Aromatic Korean Angelica Salad (Chamnamul Muchim)
Aromatic Korean Angelica Salad (Chamnamul Muchim)
How to Make a Deliciously Spicy and Tangy Korean Angelica Salad
This freshly tossed Korean Angelica salad (Chamnamul Muchim) is a delightful explosion of flavors and aromas. The unique, slightly herbaceous scent of chamnamul harmonizes beautifully with a spicy, tangy, and subtly sweet dressing, guaranteed to awaken your appetite and elevate any meal. It’s a perfect side dish that brings a burst of freshness and vibrant taste to your table.

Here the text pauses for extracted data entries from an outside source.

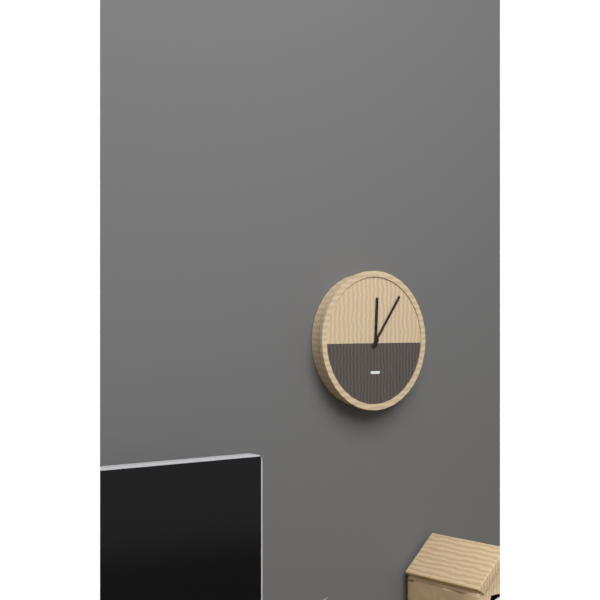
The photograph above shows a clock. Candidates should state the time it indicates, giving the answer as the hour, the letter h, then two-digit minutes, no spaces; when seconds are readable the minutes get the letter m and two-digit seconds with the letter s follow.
12h06
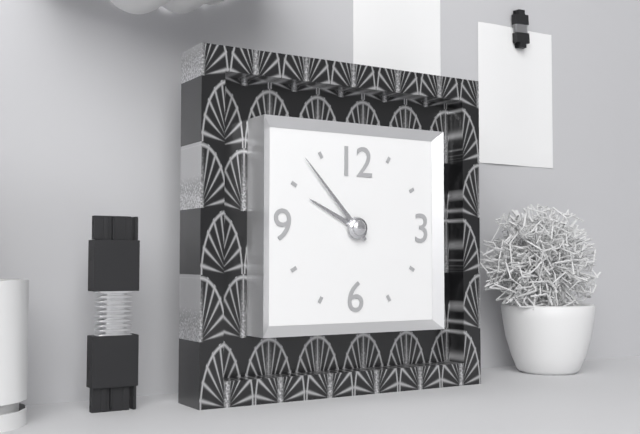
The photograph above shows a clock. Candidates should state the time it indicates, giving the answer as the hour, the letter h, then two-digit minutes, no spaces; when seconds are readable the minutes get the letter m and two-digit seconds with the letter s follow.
9h53
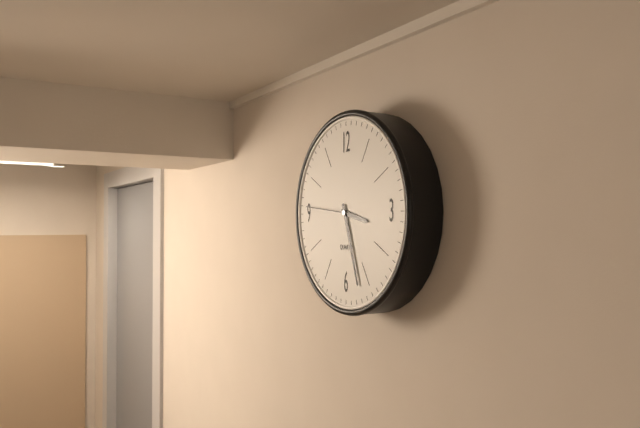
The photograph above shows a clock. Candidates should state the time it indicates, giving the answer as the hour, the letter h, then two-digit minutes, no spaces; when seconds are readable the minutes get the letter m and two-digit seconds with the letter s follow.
3h27m46s
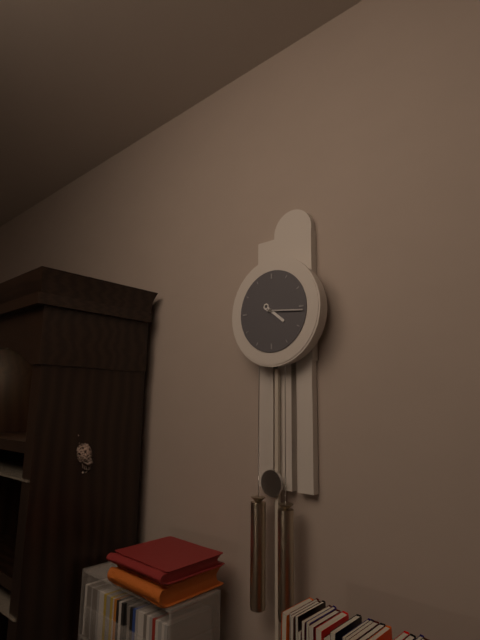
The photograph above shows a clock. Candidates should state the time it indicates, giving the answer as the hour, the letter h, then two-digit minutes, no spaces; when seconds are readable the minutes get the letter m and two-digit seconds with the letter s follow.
4h16
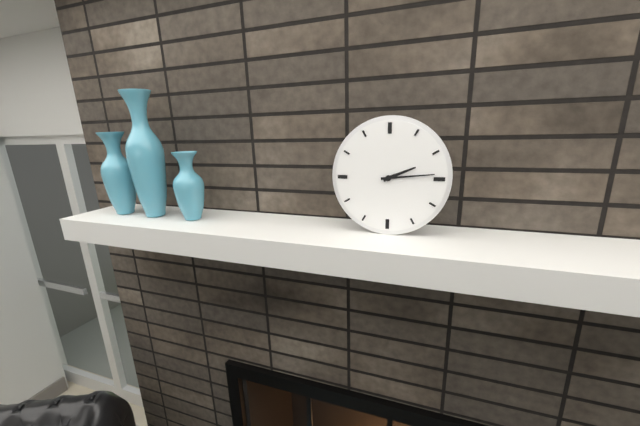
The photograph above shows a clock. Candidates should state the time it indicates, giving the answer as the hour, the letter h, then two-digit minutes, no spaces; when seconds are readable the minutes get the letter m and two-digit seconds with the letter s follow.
2h14
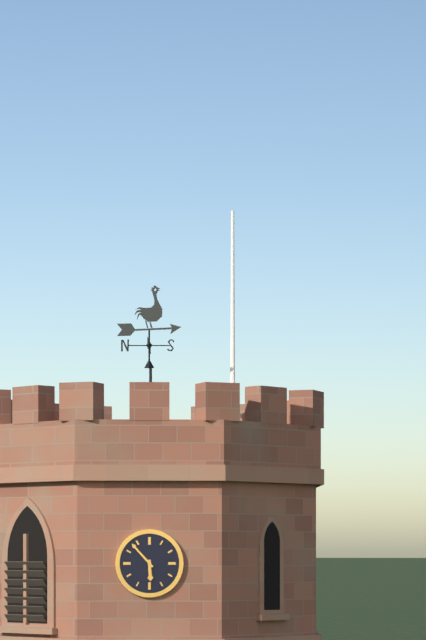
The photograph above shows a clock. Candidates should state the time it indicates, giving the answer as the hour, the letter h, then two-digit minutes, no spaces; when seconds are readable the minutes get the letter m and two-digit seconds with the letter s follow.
5h53
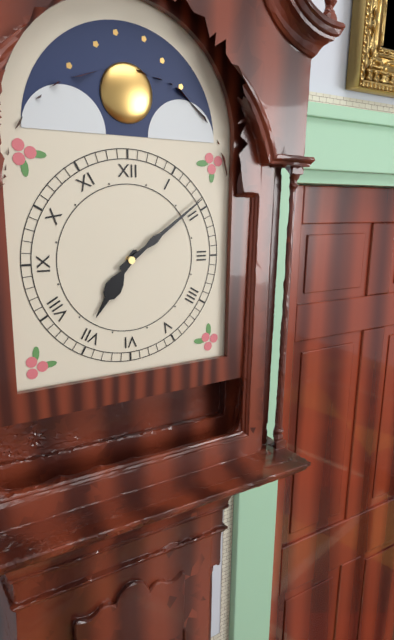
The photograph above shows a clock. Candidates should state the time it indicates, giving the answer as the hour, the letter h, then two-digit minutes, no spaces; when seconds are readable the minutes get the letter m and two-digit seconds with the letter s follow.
7h09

Main Ingredients- 150g Korean Angelica (Chamnamul)
- 1/4 Onion
- 1/2 Apple
Cooking Instructions
Step 1
To ensure the chamnamul is clean and fresh, fill a bowl with enough water to submerge the greens. Add a few drops of vinegar to the water and gently rinse the chamnamul. This step helps to effectively wash away any dirt or residual pesticides.
Step 2
After rinsing in the vinegar water, gently swirl the chamnamul with your hands to thoroughly clean it. Rinse it again under clean running water, then place it in a colander. Gently pat or press out as much excess water as possible. It’s important to remove excess water, as it can dilute the dressing and make the salad less flavorful.
Step 3
Trim off the tough, woody ends of the chamnamul stems. Then, cut the leaves and tender stems into bite-sized pieces, about 5cm (2 inches) long. Ensure you’re cutting them into a manageable size for easy eating.
Step 4
Thinly julienne the onion and apple to add a delightful crunch and subtle sweetness to the salad. These additions will complement the herbaceous notes of the chamnamul.
Step 5
Now, let’s prepare the flavorful dressing that will bring this chamnamul salad to life. In a small bowl, combine the gochugaru, soy sauce, vinegar, brown sugar, plum extract, and minced garlic. Stir well until the sugar is dissolved and the dressing ingredients are thoroughly mixed.
Step 6
Place the cleaned chamnamul and the julienned onion and apple into a large mixing bowl. Make sure there’s enough space in the bowl to toss everything without crushing the delicate greens.
Step 7
Drizzle the prepared dressing evenly over the vegetables. Gently toss the salad using your fingertips or a light hand to coat everything evenly, being careful not to bruise the delicate chamnamul leaves. Once coated, drizzle with sesame oil for a nutty aroma and finish with a sprinkle of toasted sesame seeds. Avoid over-mixing, as it can wilt the chamnamul.
Step 8
Your fragrant Korean Angelica salad is ready! The delightful herbaceous aroma of chamnamul, combined with the perfectly balanced spicy, tangy, and slightly sweet dressing, creates a truly enjoyable culinary experience. This salad is a fantastic way to boost your appetite, especially during spring, and serves as a wonderful side dish or fresh wrap filling.